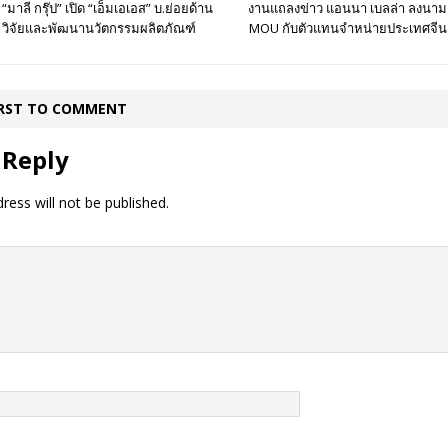
“มาลี กรุ๊ป” เปิด “เอ็มเอเอส” บ.ย่อยด้าน
งานแถลงข่าว แอนนา เบลล่า ลงนาม
วิจัยและพัฒนานวัตกรรมผลิตภัณฑ์
MOU กับตัวแทนจำหน่ายประเทศจีน
IRST TO COMMENT
 Reply
ress will not be published.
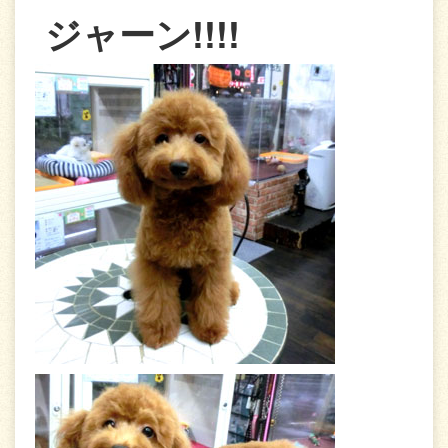
ジャーン!!!!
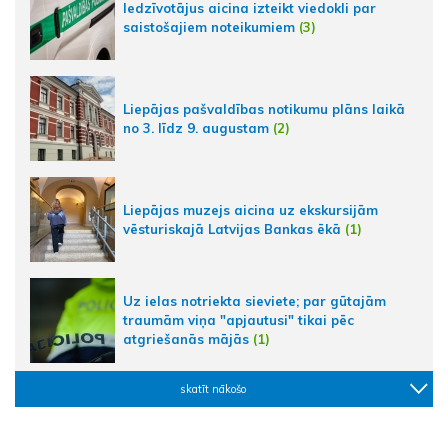
Iedzīvotājus aicina izteikt viedokli par
saistošajiem noteikumiem
(3)
Liepājas pašvaldības notikumu plāns laikā
no 3. līdz 9. augustam
(2)
Liepājas muzejs aicina uz ekskursijām
vēsturiskajā Latvijas Bankas ēkā
(1)
Uz ielas notriekta sieviete; par gūtajām
traumām viņa "apjautusi" tikai pēc
atgriešanās mājās
(1)
skatīt nākošo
┄┄┄┄┄┄┄┄┄┄┄┄┄┄┄┄┄┄┄┄
» ABOUT THIS EXERCISE:
In the material above, which lines contain "aicina"? Copy each of them.

» EXPECTED ANSWER:
Iedzīvotājus aicina izteikt viedokli par
Liepājas muzejs aicina uz ekskursijām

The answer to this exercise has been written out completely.